Notation Let $A$ and $B$ be sets. $A\times B$ is notation for "Cartesian product of $A$ and $B$."
Existence



[Sorry for posting pictures; I prefer to typeset in my LaTeX editor \newcommands + autocompletion. If you're up to the challenge, please update my post by replacing the pictures with genuine code]

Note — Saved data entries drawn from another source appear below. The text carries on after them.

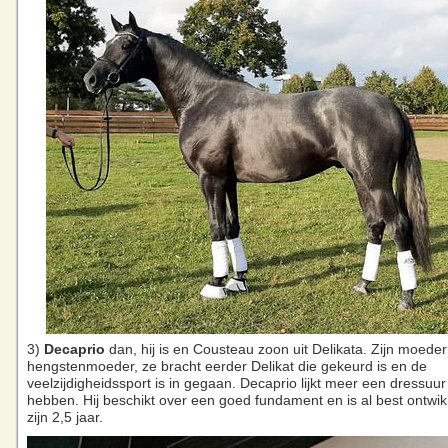
3)
Decaprio
dan, hij is en Cousteau zoon uit Delikata. Zijn moeder 
hengstenmoeder, ze bracht eerder Delikat die gekeurd is en de
veelzijdigheidssport is in gegaan. Decaprio lijkt meer een dressuur 
hebben. Hij beschikt over een goed fundament en is al best ontwik
zijn 2,5 jaar.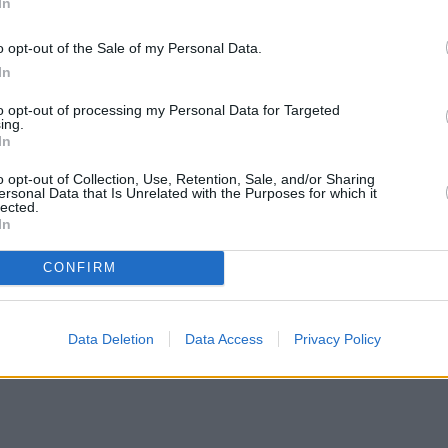
In
o opt-out of the Sale of my Personal Data.
In
to opt-out of processing my Personal Data for Targeted
ing.
In
o opt-out of Collection, Use, Retention, Sale, and/or Sharing
ersonal Data that Is Unrelated with the Purposes for which it
lected.
In
CONFIRM
Data Deletion
Data Access
Privacy Policy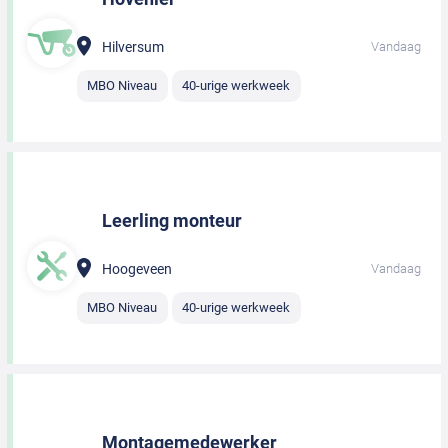
Hilversum
Vandaag
MBO Niveau
40-urige werkweek
Leerling monteur
Hoogeveen
Vandaag
MBO Niveau
40-urige werkweek
Montagemedewerker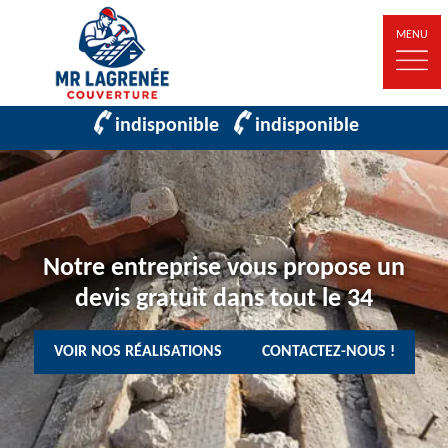
MENU
indisponible
indisponible
Notre entreprise vous propose un
devis gratuit dans tout le 34
VOIR NOS RÉALISATIONS
CONTACTEZ-NOUS !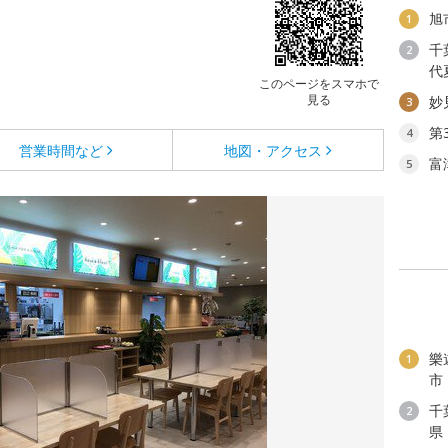
旭
1
千
2
代
このページをスマホで
見る
妙
3
第
4
営業時間など
地図・アクセス
富
5
樂
1
市
千
2
県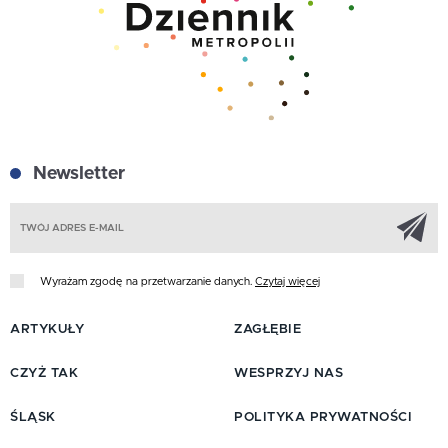
Newsletter
Z
Wyrażam zgodę na przetwarzanie danych.
Czytaj więcej
ARTYKUŁY
ZAGŁĘBIE
CZYŻ TAK
WESPRZYJ NAS
ŚLĄSK
POLITYKA PRYWATNOŚCI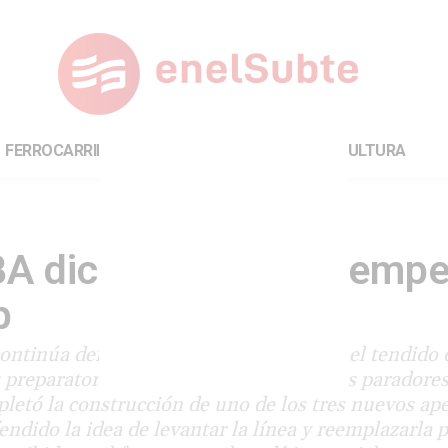
FERROCARRILES
INTERNACIONAL
CULTURA
BA dice que quiere “emp
p
continúa demorada. Todavía no arrancó el tendido d
s preparatorios en calzada. La obra de los parador
pletó la construcción de uno de los tres nuevos ap
ndido la idea de levantar la línea y reemplazarla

A: Each ordered pair $\langle x,y\rangle\in R$ is actually a set of the form $\{\{x\},\{x,y\}\}$. Recall that $x\in\bigcup y$ if and only if there is a $z\in y$ such that $x\in z$. Thus, the elements of $\bigcup R$ are sets of the form $\{x\}$ and $\{x,y\}$ for the ordered pairs $\langle x,y\rangle\in R$, and the elements of $\bigcup\bigcup R$ are elements of the underlying set for the relation. Specifically:
$$\begin{align*}
\operatorname{dom}R&=\left\{x\in\bigcup\bigcup R:\exists y\in\bigcup\bigcup R\big(\langle x,y\rangle\in R\big)\right\}\\
\operatorname{ran}R&=\left\{y\in\bigcup\bigcup R:\exists x\in\bigcup\bigcup R\big(\langle x,y\rangle\in R\big)\right\}\;,\text{ and}\\
R^{-1}&=\left\{\langle y,x\rangle\in\left(\bigcup\bigcup R\right)\times\left(\bigcup\bigcup R\right):\langle x,y\rangle\in R\right\}\;.
\end{align*}\tag{1}$$
In each case it’s clear that the sets that I’ve defined exist, via the union axiom and comprehension schema. (I am assuming that if you have ordered pairs, you have Cartesian products.) It’s also clear that they are at least subsets of what they purport to be, e.g., that everything in my definition of the domain of $R$ actually is in what we think of as the domain of $R$. The only thing that might still be open to question is whether these definitions actually pick up everything that they ought to pick up, but the introductory comments cover that. If, for example, $\langle x,y\rangle\in R$, then $\{x,y\}\in\bigcup R$, so $x,y\in\bigcup\bigcup R$, and the definitions in $(1)$ really do pick up $x$ in $\operatorname{dom}R$, $y\in\operatorname{ran}R$, and $\langle y,x\rangle$ in $R^{-1}$.